§ **What is being asked**
The answer must consist solely of the lines from the one containing "html: none ->" through the last line of the records, set down exactly and without any pictures.

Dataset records
"""

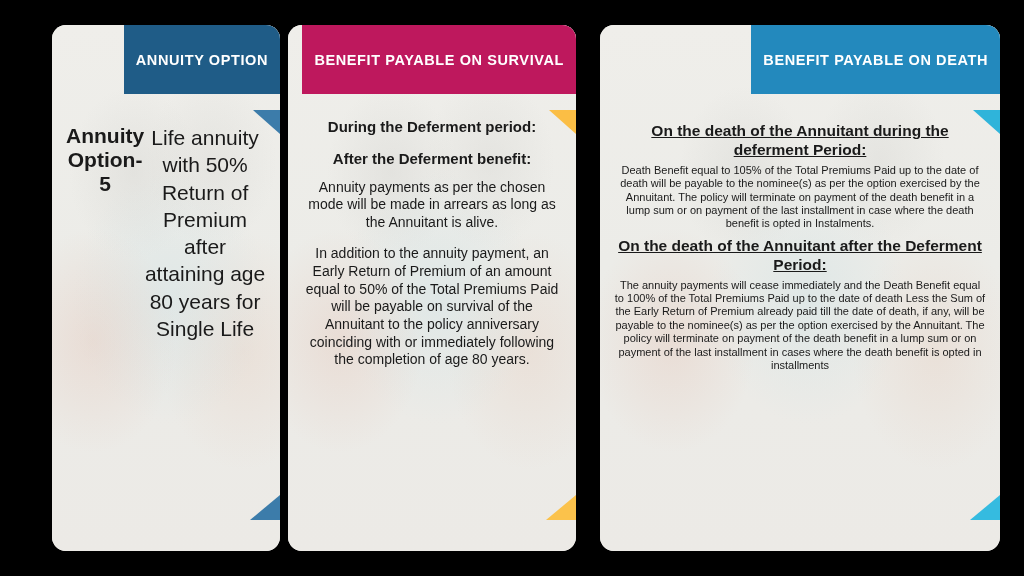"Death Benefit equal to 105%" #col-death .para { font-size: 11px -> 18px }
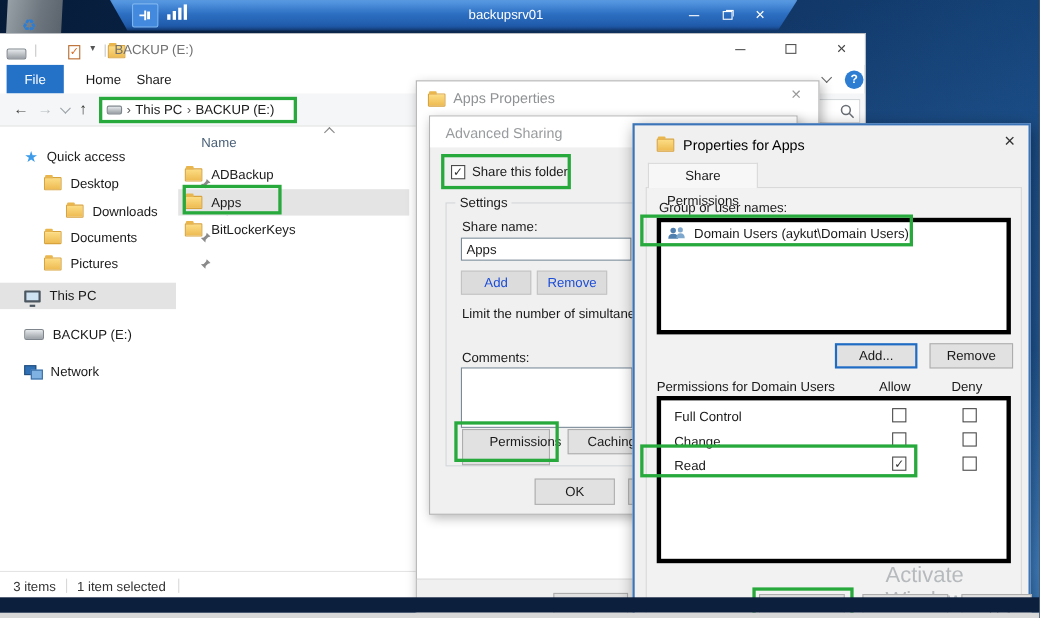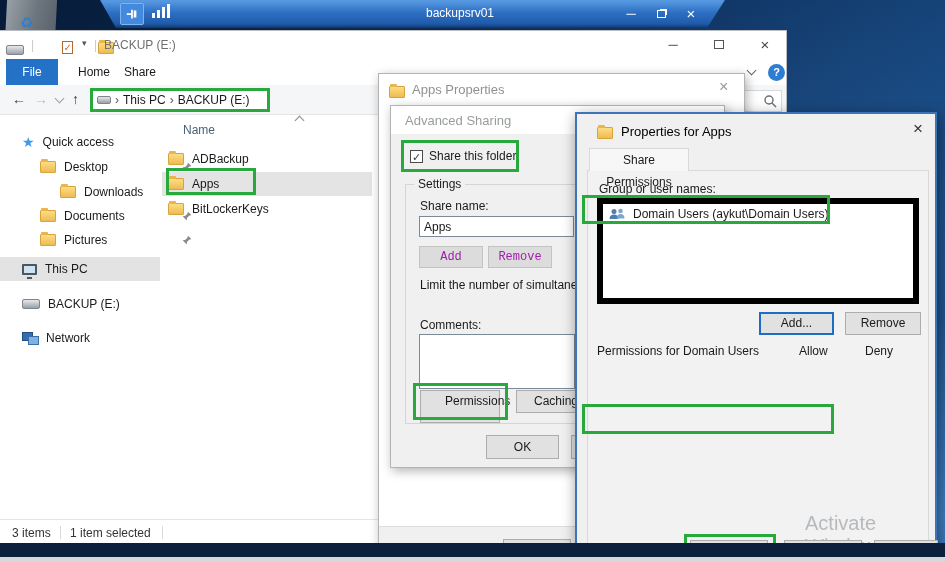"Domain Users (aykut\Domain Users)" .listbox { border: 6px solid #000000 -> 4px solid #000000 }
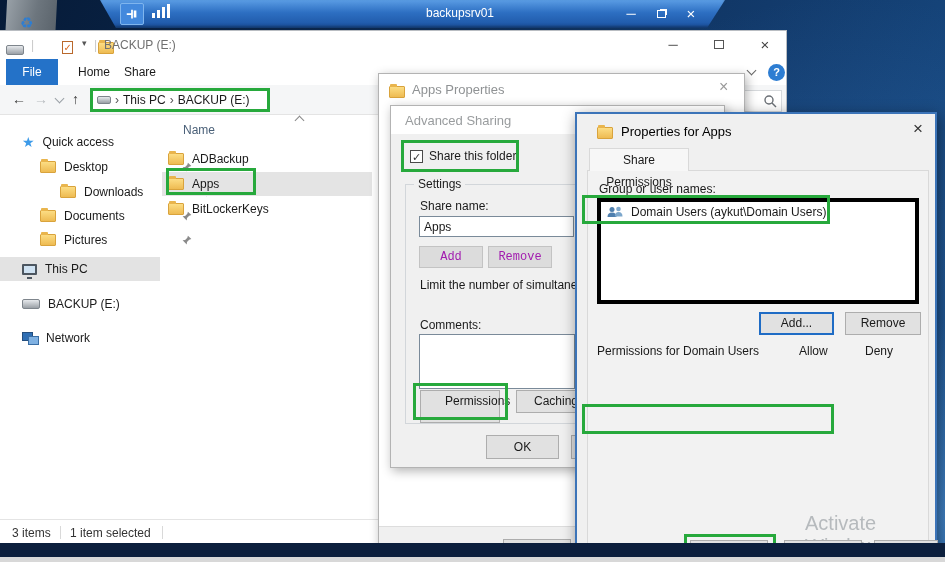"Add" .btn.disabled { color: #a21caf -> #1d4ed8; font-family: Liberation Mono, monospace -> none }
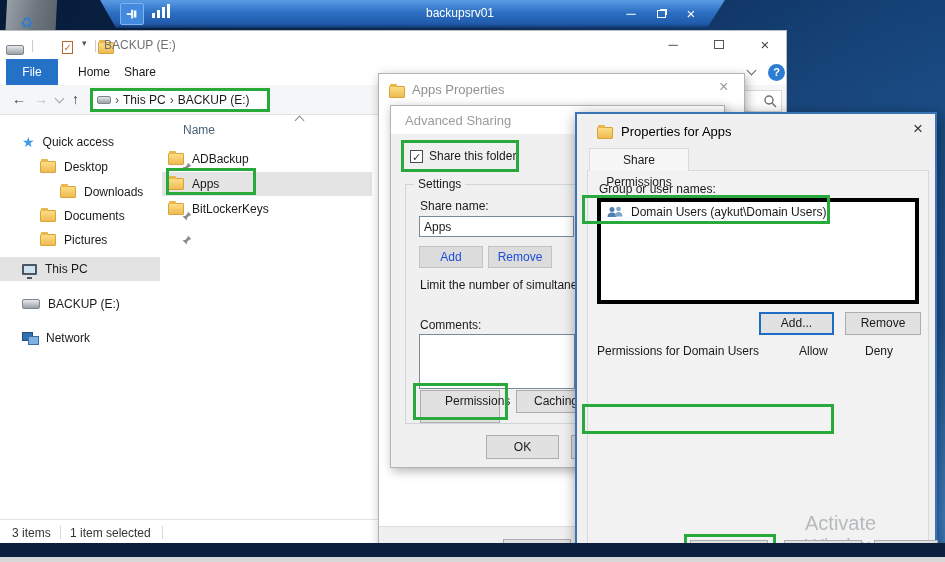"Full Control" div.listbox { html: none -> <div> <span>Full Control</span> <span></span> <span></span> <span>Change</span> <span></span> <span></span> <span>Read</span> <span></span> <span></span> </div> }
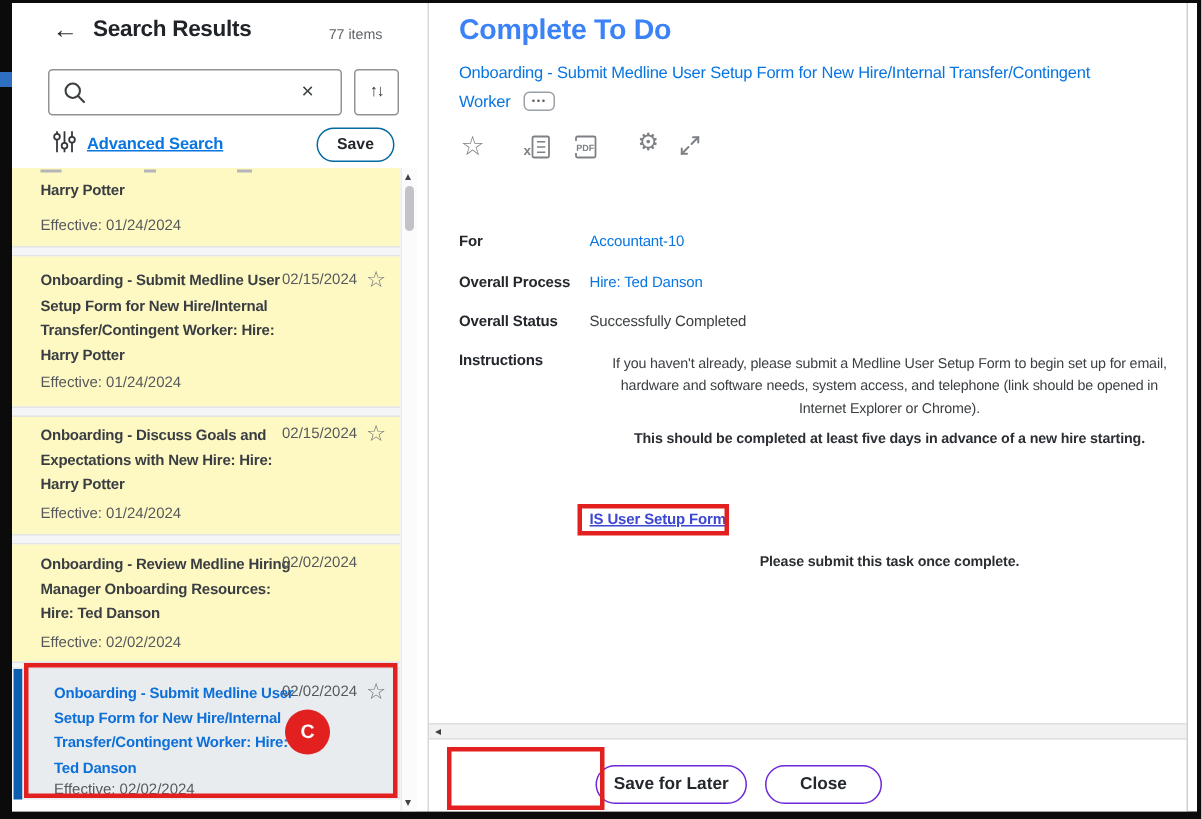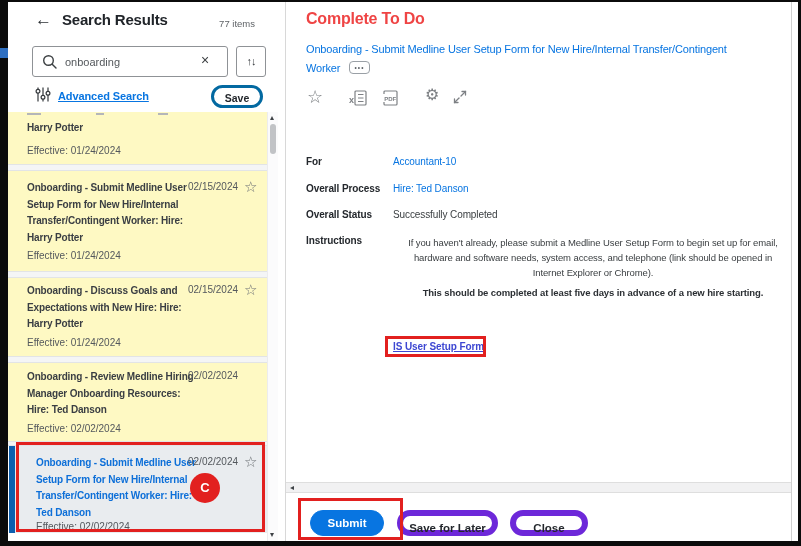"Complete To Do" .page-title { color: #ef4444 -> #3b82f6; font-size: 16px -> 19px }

"""

§ **Your response**
"Full Control" div.listbox { html: none -> <div> <span>Full Control</span> <span></span> <span></span> <span>Change</span> <span></span> <span></span> <span>Read</span> <span></span> <span></span> </div> }
"Complete To Do" .page-title { color: #ef4444 -> #3b82f6; font-size: 16px -> 19px }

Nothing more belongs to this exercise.